Europa und Deutschland haben zwei Optionen. Die erste – und derzeit wahrscheinlichste – ist, die Politik des Abwartens fortzusetzen, in der Hoffnung, der Kelch einer erneuten Krise möge irgendwie an Europa vorübergehen und erst mal keine schwierigen Reformen erfordern. Ein solches Verhalten ist jedoch hochgefährlich, denn eine Schieflage Italiens könnte die Kosten der Lehman-Pleite des Jahres 2008 bei Weitem übertreffen. Und nach Italien wäre das wohl größte Opfer einer solchen Krise Deutschland.

Klüger wäre es, das Risiko zu vermeiden – durch Reformen

Denn was für Unternehmen stimmt, gilt auch für Staaten: Wenn ein vergleichsweise kleines Land wie Griechenland pleitegeht, dann liegt die Hauptlast beim Schuldner. Wenn aber ein großes Land wie Italien in Schieflage gerät, dann liegt das Problem vor allem bei den Gläubigern – und zu dies ist zu allererst Deutschland durch die Kredite deutscher Banken, die italienischen Staatsanleihen in den Portfolios deutscher Investoren und die engen Handelsverflechtungen. Sollte eine Staatspleite Italiens drohen, wäre Deutschland gezwungen, umgehend einer Vergrößerung des Rettungsschirms ESM um ein Vielfaches zuzustimmen, verbunden mit einer umfassenden Bankenunion mit Einlagensicherung und sogenanntem Backstop. Und der deutsche Steuerzahler würde massiv zur Kasse gebeten, um deutsche Banken und Unternehmen zu retten. Eine solche Finanzkrise würde zudem die Wirtschaft Europas in eine tiefe Depression treiben und offene, vom Handel abhängige Volkswirtschaften wie Deutschland besonders hart treffen.

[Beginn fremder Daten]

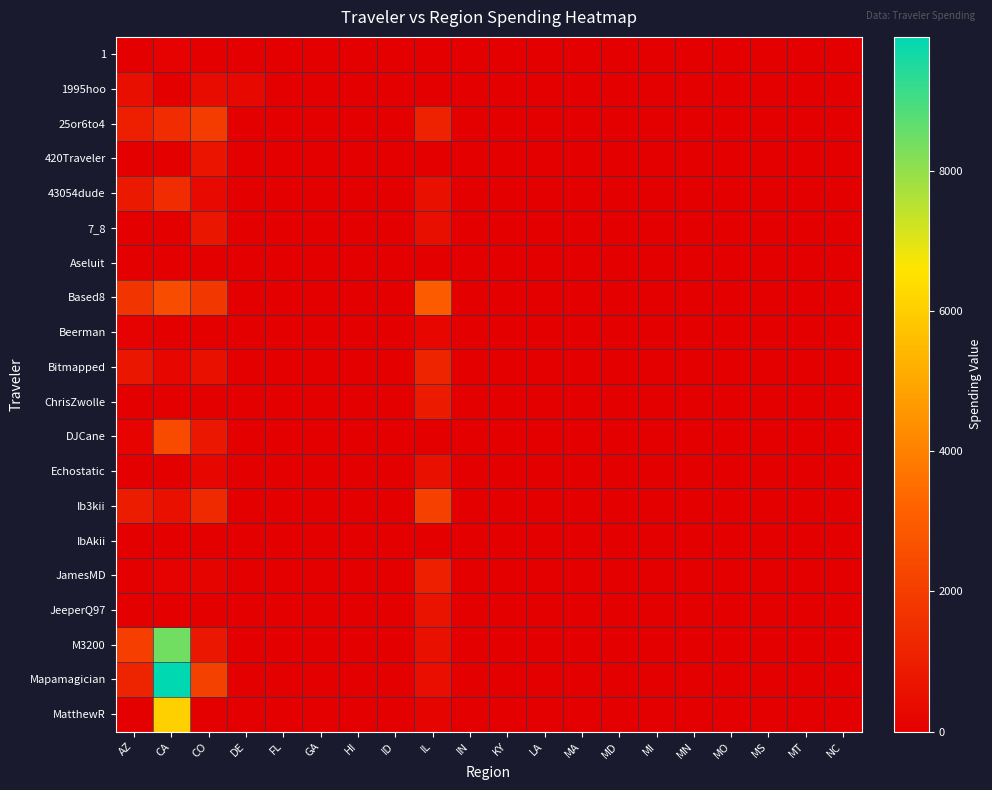

Rank the series by their maximum value, from lowest to highest.

Aseluit, IbAkii, 1, Beerman, 1995hoo, Echostatic, JeeperQ97, 420Traveler, 7_8, ChrisZwolle, JamesMD, Bitmapped, 43054dude, 25or6to4, Ib3kii, DJCane, Based8, MatthewR, M3200, Mapamagician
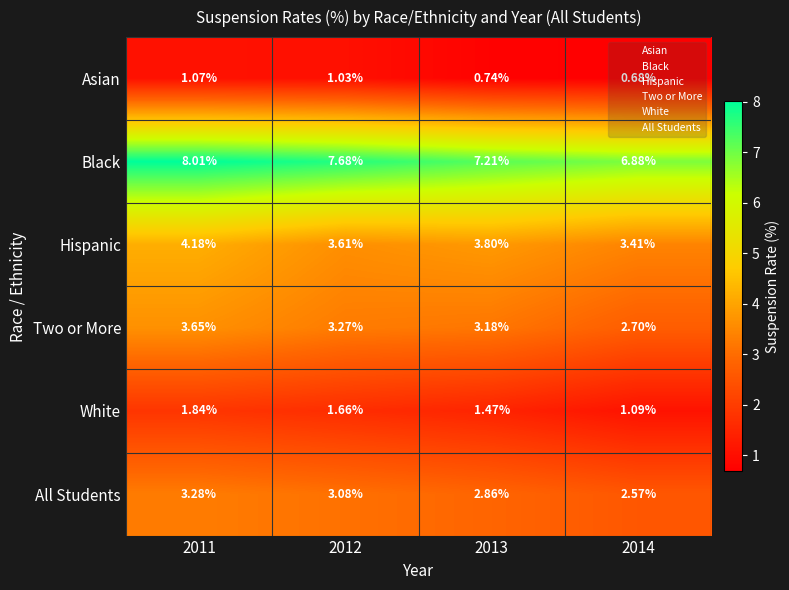

Is the value of Two or More at 2013 greater than the value of Black at 2014?

No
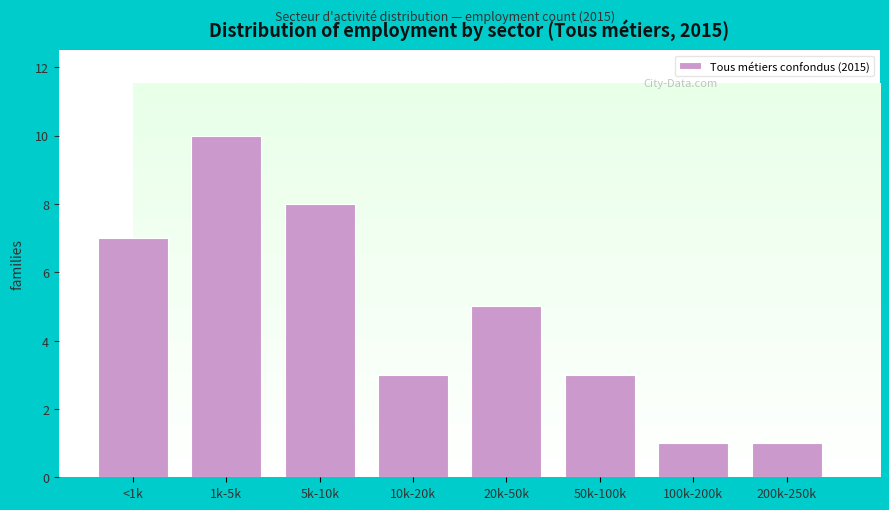

Reading left to right, transcribe all the data shown in this chart.

7	10	8	3	5	3	1	1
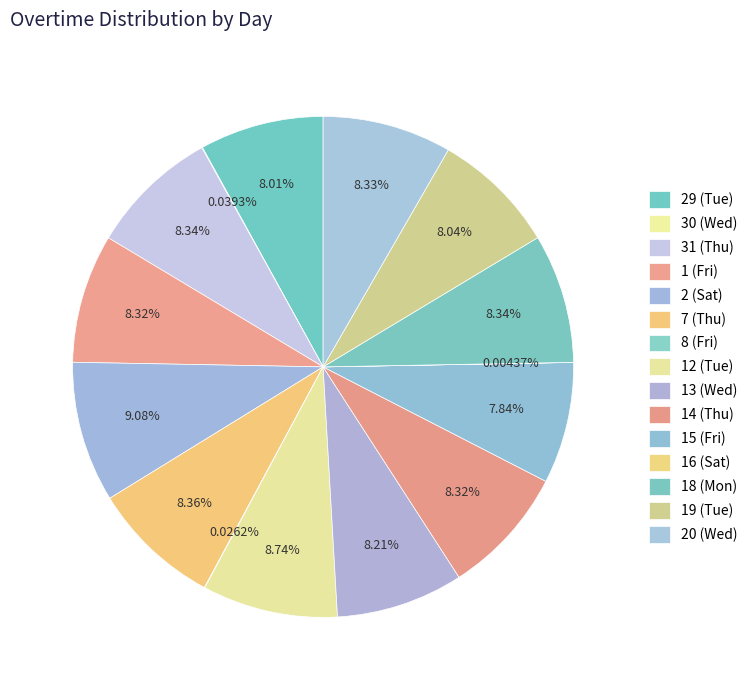

Between 12 (Tue) and 29 (Tue), which is larger?

12 (Tue)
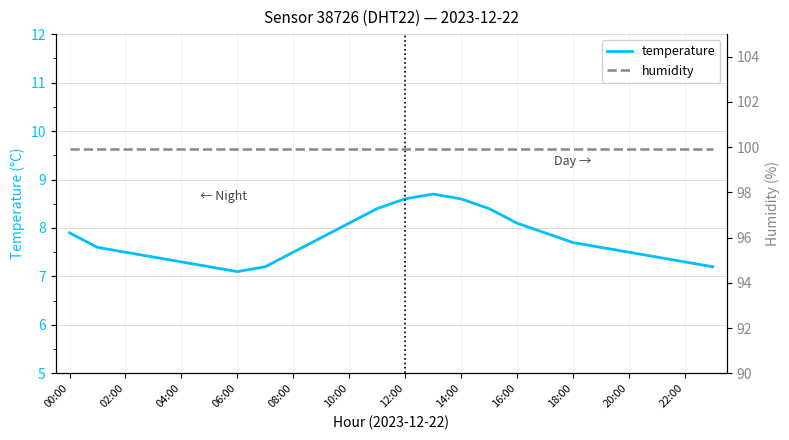

Is it true that temperature equals 8.1 at 10:00?

True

Die zweite und deutlich klügere Option wäre, ein solches Risiko durch entschiedene europäische Reformen zu vermeiden. Die italienische Regierung hat nicht Unrecht, dass die gemeinsamen Regeln zur Finanzpolitik, zur Bankenunion, zum Binnenmarkt und in anderen Bereichen reformiert werden müssen. Die Bundesregierung hat verständlicherweise ganz andere Vorstellungen von diesen Reformen. Daher ist es umso dringlicher, mit Italien in den Dialog zu treten und für kluge Reformen für Europa zu kämpfen. Dabei wird es vor allem um die Balance zwischen Risikoteilung und Marktdisziplin gehen. Notwendig wäre beispielsweise eine kluge Vollendung der Bankenunion, aber auch eine Stärkung europäischer Institutionen gekoppelt an mehr Eigenverantwortung der Mitgliedsländer. Realistische Kompromisslösungen haben im Januar 14 französische und deutsche Ökonominnen und Ökonomen ausgearbeitet.

Deutschlands Macht und Einfluss in Europa waren selten größer als heute. Die Bundesregierung kann jetzt aus einer Position der Stärke die notwendigen Reformen Europas und des Euro verhandeln. Sie sollte diese Chance nutzen. Denn die wahrscheinliche Alternative ist, dass die nächste Krise der deutschen Politik die Bedingungen einer Rettung und der Reformen des Euro diktieren wird – mit enormen finanziellen und politischen Kosten für Deutschland.